Doug Doitt has come up through the ranks, after starting out working with his dad. Doug has excellent skills and prides himself on his skills as a planner and as a carpenter, as well as on his ability to find creative solutions for sticky situations.

Tim Trainer worked construction in the summers during school. He enjoys the challenge and satisfaction of creating something beautiful and enduring and has decided to start a remodeling company. His carpentry skills are average, and he prides himself on his commitment to a sustainable business, his skills as a teacher, and his ability to build an autonomous team.

Newt Newbie is a new hire. He’s loyal and willing but has few carpentry skills. He shows up on time, puts in a good day’s work, and is curious about the building process. Let’s examine how Doug and Tim might interact with Newt on a simple one-story addition project.

Doug and Newt. Doug starts the layout. He demonstrates how to mark out stud locations 16 inches on-center, tells Newt to keep going around the perimeter, and then leaves. Newt dutifully continues marking 16-inch intervals, hits a corner 7 inches from the last stud on one side, and marks the next location 9 inches from the corner. When he finishes, he lets Doug know. Doug instantly sees what Newt did, shakes his head in disgust, mutters a few less-than-complimentary remarks, and re-does it himself.

Tim and Newt. Tim explains to Newt that stud layout is critical and you need to think backwards from the finished product. The intervals have to work for the sheathing, standard insulation batts (if used), and the drywall. He then tells Newt that although there are a couple of standard intervals, on this job the studs will be laid out 16 inches on-center. Tim starts the layout and after demonstrating two or three marks, asks Newt if he has questions. Newt thinks it looks straightforward and agrees to finish up the layout. Tim then asks Newt to speculate on how he should handle the corners. Tim helps Newt devise a plan for the entire layout and hangs around to observe and reinforce Newt’s first marks. When Newt is finished, Tim reviews the work and compliments Newt for creating a correct layout.

Newt’s reaction to Doug. Doug hasn’t helped Newt understand the reasons behind the layout, didn’t challenge Newt to come up with a solution for the corners, and failed to give Newt the opportunity to correct his errors. Even if Newt doesn’t make the exact same mistake again, he hasn’t grown as a planner and hasn’t been introduced to the idea that workers coming after him will depend on his work to perform their work. In addition, he has learned that Doug holds all the knowledge and that his expertise is required for the project to be produced correctly.

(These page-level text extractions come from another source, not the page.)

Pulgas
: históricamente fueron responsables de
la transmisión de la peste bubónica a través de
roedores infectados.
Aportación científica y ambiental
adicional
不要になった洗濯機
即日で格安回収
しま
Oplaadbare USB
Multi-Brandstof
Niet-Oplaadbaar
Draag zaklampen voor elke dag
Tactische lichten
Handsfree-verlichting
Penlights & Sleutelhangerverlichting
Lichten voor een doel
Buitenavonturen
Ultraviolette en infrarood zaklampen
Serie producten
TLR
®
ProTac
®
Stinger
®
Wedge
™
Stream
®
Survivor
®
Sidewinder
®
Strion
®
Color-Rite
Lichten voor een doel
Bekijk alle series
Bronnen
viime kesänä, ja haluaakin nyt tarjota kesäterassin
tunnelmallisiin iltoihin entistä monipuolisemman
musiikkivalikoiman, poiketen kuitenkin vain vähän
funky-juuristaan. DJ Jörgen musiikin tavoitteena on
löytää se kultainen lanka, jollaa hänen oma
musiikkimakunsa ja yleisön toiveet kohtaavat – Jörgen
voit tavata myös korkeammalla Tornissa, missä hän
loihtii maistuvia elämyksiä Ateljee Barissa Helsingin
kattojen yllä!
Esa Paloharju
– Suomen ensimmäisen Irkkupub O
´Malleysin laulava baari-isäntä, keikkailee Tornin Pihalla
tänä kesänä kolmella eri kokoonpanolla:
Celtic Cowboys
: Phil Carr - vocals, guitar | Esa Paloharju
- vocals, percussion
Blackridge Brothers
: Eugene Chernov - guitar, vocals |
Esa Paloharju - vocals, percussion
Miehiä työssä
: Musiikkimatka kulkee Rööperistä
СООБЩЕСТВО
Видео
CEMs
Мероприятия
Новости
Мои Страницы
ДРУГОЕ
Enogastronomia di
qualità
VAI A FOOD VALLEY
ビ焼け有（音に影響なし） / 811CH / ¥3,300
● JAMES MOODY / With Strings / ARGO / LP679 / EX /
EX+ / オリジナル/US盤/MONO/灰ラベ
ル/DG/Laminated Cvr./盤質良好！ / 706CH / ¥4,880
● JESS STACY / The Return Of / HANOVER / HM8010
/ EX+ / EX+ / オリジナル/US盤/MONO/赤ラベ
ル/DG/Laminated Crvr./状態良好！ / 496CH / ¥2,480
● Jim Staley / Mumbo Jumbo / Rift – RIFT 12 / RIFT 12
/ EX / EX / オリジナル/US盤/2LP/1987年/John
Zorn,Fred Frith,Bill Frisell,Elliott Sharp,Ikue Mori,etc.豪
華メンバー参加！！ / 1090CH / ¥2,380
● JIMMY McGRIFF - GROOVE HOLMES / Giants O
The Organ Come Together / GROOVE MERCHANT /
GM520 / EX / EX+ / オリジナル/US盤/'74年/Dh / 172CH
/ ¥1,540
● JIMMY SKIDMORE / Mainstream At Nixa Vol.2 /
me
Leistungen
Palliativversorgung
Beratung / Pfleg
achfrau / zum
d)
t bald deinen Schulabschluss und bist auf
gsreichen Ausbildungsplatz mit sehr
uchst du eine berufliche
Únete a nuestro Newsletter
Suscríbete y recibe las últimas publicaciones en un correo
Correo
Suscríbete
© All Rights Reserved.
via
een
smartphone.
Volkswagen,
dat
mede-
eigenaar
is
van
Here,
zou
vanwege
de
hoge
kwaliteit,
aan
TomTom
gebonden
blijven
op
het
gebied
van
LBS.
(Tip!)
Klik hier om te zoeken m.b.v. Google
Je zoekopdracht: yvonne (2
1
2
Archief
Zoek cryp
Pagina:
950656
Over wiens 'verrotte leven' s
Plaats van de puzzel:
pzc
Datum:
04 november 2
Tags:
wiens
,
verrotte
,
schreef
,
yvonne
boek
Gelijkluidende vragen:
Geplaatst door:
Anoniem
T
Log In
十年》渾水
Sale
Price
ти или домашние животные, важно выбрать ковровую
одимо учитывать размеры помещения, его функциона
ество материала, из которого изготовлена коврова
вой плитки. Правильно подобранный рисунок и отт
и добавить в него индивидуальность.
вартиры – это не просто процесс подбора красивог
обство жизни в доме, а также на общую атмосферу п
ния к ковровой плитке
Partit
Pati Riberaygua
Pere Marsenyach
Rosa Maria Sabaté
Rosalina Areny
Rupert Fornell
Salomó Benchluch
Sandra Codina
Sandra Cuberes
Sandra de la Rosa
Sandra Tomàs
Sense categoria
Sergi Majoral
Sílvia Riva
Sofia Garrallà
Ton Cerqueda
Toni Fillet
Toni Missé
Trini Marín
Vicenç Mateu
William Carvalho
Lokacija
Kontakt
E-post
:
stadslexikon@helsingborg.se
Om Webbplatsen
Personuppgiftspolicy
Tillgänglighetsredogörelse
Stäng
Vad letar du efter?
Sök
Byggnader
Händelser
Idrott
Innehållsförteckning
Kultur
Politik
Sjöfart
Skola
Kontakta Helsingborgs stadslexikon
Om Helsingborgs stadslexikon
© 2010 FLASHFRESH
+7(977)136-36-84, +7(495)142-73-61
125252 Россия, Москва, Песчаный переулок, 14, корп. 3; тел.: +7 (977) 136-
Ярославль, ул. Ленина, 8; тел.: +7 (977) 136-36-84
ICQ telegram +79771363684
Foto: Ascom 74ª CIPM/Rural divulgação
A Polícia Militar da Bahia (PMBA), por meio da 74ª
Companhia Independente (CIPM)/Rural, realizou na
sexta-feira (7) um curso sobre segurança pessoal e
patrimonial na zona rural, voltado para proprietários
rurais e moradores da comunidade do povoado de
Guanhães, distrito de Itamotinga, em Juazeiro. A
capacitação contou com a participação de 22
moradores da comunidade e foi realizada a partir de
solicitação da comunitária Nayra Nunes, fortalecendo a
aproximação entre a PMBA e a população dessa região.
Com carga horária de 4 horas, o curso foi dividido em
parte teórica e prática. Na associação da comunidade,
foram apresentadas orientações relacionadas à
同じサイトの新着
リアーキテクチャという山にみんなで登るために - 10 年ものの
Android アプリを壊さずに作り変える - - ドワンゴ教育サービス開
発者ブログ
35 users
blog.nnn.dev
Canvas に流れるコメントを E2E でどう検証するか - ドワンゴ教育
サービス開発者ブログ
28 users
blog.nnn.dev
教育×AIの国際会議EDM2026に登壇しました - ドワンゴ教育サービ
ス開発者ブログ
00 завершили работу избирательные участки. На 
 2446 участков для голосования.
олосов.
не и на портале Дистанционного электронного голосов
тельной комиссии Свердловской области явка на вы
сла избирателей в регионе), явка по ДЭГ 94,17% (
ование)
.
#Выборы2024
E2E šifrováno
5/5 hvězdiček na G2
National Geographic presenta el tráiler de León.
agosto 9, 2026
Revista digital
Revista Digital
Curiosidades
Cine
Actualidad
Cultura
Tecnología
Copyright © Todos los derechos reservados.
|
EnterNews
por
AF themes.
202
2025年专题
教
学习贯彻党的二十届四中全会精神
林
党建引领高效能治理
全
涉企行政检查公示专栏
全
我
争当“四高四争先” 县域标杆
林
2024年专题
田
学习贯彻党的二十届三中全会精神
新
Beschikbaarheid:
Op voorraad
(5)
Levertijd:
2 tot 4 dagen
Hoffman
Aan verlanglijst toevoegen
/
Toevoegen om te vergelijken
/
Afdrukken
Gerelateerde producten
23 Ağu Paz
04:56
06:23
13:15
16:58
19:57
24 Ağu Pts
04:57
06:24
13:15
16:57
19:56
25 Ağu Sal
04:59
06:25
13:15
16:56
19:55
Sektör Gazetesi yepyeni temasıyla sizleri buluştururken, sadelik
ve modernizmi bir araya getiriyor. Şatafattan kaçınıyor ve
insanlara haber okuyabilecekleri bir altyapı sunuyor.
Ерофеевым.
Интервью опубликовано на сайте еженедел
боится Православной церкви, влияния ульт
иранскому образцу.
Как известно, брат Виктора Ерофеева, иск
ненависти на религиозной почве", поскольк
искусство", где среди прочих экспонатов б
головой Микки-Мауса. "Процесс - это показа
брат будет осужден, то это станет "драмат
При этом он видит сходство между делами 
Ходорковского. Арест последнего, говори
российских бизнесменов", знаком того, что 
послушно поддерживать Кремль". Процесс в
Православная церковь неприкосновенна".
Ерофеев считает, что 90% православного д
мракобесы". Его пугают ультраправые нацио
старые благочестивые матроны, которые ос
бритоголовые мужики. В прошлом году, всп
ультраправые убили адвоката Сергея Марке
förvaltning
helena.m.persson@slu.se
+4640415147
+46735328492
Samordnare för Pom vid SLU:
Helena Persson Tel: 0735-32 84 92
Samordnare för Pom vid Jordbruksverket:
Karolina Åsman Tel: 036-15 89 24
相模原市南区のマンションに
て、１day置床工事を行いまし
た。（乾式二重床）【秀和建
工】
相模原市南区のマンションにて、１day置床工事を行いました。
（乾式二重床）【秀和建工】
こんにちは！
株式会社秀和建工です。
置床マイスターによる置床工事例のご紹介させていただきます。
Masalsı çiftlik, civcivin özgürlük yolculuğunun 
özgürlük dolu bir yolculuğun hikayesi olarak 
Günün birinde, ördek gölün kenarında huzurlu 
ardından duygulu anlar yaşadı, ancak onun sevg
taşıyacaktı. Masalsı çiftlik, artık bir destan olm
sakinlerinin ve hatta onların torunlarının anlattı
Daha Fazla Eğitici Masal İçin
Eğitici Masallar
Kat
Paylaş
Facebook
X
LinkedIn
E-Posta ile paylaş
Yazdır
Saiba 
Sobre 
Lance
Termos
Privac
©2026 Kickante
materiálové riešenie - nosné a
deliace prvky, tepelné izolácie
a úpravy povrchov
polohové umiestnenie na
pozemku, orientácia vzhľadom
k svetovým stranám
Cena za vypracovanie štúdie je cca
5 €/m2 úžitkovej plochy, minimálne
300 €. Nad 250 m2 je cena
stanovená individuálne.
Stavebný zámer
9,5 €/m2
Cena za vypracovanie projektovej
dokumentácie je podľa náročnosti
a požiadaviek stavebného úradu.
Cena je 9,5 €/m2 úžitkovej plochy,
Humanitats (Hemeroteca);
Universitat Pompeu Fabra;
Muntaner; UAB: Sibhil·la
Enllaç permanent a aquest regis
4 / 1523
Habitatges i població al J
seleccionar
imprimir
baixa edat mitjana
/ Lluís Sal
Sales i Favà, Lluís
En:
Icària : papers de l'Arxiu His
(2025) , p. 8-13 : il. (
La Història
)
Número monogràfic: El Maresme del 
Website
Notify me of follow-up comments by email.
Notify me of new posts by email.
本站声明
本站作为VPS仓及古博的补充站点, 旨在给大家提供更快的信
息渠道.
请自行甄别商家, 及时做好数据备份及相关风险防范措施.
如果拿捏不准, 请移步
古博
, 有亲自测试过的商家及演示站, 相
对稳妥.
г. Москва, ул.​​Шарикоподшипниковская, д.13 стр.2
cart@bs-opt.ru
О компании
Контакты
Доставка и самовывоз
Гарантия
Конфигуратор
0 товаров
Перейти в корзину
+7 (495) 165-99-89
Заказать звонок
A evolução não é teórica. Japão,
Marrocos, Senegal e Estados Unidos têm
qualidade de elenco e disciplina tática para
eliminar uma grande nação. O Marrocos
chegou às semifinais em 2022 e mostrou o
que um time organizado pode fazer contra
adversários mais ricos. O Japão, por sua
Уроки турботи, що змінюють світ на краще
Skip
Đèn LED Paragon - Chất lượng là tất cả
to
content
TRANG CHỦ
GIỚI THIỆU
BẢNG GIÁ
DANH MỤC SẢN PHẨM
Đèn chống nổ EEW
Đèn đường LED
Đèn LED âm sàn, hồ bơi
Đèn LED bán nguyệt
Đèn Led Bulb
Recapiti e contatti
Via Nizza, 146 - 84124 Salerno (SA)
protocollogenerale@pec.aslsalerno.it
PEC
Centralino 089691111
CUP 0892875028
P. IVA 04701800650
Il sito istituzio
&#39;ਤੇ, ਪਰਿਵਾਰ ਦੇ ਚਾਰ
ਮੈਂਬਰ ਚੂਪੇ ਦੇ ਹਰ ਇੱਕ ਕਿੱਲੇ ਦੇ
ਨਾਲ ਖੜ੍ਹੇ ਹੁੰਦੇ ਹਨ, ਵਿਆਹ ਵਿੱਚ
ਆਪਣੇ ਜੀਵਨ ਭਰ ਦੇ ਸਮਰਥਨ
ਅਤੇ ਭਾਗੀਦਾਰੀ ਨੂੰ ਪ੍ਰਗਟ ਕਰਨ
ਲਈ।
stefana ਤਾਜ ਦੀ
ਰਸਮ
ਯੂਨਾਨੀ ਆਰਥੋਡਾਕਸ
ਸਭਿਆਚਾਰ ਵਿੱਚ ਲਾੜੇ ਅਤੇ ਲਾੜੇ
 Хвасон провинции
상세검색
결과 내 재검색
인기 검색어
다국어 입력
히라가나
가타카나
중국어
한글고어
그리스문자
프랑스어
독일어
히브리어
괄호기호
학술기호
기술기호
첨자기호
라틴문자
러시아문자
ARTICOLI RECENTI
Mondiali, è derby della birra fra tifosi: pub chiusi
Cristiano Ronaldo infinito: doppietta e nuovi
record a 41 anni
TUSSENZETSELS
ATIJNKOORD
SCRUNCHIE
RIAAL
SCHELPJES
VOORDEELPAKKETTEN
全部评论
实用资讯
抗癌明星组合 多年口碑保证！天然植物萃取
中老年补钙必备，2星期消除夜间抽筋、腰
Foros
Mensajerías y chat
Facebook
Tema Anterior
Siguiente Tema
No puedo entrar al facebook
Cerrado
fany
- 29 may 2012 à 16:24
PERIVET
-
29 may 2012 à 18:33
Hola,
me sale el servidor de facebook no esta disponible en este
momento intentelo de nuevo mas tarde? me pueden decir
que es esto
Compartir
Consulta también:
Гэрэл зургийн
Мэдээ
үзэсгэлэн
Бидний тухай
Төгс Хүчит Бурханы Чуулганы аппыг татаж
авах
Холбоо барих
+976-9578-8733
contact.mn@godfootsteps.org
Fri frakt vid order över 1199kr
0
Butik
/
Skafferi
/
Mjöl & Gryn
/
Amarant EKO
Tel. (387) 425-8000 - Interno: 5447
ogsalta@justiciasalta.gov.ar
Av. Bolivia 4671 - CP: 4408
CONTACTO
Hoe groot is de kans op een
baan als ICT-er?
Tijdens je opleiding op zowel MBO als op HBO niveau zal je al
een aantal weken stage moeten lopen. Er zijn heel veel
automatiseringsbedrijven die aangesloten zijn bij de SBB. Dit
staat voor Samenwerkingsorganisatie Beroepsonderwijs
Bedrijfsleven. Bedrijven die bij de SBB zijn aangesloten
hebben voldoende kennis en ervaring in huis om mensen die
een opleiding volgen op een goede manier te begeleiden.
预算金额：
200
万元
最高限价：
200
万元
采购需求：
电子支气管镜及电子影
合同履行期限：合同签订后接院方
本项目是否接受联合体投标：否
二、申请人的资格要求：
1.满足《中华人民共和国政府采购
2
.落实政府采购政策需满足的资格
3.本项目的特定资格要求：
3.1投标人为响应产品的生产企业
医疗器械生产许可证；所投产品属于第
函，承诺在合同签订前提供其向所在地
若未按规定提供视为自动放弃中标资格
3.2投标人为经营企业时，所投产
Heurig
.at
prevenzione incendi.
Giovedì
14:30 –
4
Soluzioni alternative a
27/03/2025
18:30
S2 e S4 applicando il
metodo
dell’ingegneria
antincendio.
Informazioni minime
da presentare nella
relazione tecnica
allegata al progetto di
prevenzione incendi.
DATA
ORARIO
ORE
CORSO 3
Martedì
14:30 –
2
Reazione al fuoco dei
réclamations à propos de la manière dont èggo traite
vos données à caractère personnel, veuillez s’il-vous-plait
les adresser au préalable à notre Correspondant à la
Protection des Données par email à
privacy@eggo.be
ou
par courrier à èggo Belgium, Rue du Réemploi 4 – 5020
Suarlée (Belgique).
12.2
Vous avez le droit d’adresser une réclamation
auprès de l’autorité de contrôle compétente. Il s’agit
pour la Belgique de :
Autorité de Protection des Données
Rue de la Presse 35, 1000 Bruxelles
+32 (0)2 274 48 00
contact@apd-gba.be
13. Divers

Newt’s reaction to Tim. Tim has engineered a positive experience. Newt has learned how to mark a simple layout, but more importantly, he’s been introduced to the concept that the project is a team effort, and the work of every individual must integrate with the work of others. Newt feels competent and is eager to learn more. He has learned that Tim encourages questions and supports Newt’s attempts to find solutions. The stage is set for him to become a valuable contributor to the team.

The Endgame

The point, in this highly simplified example, is that the owner—not the hire—will determine whether or not a self-sufficient team is created. Doug is focused on controlling the process. He holds the important information, he makes the decisions, and he is ultimately personally responsible for the work performed. He attempts to impart specific skills without providing context. Tim understands that a valuable employee thinks ahead and makes decisions that reflect his understanding of how the next piece of the puzzle will interact with what he’s doing now. Therefore his emphasis is on introducing skills within the context of the entire project and on fostering planning and problem-solving.

So ask yourself, where will Newt’s level of skill and value be after a year of working for Doug compared with a year of working for Tim?